▶ **What this task involves**
Go through the records below and tally the lines that include "significant". Answer with the number only.

***** Information given *****

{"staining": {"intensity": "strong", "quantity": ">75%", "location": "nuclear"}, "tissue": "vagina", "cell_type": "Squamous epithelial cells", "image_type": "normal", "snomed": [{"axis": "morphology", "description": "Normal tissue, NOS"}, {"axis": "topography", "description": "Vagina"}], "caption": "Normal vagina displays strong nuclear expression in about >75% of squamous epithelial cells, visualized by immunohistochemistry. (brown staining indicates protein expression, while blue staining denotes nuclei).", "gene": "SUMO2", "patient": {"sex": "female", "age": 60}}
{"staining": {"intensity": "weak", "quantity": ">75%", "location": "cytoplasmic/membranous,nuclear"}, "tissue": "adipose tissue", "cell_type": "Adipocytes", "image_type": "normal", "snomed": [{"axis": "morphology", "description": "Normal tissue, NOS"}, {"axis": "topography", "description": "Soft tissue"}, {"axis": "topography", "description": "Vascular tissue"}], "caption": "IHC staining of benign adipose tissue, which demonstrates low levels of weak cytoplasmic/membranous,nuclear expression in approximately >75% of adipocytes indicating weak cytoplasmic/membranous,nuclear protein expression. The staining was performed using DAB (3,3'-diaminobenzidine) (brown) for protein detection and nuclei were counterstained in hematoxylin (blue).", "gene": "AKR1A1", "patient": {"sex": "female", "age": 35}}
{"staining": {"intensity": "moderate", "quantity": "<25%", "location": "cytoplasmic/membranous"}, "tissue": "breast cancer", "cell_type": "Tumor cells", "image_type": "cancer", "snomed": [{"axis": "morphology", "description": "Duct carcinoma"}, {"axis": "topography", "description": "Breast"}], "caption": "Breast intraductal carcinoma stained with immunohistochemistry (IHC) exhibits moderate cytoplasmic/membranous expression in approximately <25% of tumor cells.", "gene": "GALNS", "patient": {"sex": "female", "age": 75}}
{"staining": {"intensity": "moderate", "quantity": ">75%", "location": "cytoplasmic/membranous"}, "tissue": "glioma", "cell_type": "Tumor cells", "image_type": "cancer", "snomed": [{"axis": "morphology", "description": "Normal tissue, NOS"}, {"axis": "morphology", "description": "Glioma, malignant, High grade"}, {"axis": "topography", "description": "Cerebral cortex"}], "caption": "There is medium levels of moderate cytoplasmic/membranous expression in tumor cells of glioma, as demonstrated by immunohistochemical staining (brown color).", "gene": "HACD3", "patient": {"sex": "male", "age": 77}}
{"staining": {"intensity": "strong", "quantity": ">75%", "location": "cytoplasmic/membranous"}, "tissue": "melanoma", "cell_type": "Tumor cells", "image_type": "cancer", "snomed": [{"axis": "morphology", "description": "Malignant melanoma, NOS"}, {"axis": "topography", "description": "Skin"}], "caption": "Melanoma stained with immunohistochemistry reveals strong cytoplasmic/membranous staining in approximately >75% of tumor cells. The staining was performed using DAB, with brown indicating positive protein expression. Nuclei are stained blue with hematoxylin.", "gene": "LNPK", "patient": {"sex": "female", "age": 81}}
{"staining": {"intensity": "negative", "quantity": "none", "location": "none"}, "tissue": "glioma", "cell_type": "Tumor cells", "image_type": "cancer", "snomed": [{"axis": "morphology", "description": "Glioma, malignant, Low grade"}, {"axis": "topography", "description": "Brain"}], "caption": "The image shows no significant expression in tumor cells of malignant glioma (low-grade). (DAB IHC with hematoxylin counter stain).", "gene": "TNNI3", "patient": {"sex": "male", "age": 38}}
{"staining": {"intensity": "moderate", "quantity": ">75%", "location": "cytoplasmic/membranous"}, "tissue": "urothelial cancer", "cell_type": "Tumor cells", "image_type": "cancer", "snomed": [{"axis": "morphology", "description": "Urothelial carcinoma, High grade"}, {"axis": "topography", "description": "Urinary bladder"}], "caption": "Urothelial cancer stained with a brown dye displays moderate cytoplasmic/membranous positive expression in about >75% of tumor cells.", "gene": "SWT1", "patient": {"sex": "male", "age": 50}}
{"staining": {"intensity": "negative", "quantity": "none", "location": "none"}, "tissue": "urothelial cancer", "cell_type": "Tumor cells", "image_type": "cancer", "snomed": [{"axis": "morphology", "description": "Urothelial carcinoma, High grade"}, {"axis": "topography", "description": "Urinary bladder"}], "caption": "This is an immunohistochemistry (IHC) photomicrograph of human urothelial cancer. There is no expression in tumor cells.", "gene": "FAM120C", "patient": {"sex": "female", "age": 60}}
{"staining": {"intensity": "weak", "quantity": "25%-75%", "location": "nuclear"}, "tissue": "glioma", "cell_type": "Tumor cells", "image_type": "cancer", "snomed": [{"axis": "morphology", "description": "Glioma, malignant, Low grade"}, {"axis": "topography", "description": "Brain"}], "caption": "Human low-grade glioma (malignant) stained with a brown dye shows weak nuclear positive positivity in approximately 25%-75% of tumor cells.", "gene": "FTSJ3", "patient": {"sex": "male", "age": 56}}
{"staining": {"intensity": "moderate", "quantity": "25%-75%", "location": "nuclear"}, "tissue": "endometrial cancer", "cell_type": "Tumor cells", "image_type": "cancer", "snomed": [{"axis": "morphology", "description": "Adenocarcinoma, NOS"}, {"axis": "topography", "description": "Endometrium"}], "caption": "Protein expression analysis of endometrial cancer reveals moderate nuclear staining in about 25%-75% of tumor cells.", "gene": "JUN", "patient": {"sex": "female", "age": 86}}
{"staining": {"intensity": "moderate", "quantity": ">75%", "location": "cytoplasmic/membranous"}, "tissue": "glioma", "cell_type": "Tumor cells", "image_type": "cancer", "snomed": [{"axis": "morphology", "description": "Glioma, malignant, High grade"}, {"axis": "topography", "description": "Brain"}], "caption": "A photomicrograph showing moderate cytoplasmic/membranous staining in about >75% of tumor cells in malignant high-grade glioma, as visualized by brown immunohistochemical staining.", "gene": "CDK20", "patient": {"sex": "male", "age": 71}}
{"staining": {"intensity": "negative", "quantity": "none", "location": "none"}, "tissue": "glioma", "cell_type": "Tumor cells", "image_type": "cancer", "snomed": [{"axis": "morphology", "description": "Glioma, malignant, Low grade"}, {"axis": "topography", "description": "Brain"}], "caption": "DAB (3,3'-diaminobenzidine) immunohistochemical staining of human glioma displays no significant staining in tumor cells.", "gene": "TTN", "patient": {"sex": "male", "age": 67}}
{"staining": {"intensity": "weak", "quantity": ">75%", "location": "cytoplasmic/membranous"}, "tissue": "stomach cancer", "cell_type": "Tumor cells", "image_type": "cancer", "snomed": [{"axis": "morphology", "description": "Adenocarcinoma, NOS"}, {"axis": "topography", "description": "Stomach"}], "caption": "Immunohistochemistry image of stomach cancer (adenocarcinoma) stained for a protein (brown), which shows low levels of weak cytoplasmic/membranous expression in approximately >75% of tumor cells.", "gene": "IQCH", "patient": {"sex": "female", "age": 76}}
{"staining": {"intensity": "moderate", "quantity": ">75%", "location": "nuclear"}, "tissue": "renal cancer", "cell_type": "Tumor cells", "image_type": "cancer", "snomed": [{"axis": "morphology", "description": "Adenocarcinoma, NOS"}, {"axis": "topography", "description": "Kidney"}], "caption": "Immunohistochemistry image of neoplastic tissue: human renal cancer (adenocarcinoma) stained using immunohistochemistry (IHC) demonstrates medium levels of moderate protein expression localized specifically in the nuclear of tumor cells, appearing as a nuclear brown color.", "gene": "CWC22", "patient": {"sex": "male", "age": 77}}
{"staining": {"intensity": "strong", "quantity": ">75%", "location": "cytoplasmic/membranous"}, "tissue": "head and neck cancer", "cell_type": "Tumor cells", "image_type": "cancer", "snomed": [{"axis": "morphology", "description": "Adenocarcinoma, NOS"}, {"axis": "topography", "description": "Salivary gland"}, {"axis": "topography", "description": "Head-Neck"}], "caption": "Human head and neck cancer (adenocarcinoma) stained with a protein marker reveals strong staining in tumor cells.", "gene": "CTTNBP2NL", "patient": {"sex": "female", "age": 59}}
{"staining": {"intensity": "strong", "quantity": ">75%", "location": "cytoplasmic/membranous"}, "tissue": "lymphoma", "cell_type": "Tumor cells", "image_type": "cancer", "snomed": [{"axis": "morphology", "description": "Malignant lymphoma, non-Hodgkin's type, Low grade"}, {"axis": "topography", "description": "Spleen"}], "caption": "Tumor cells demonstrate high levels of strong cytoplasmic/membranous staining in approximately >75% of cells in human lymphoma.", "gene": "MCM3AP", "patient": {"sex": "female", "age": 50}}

*****

▶ **Answer section**
2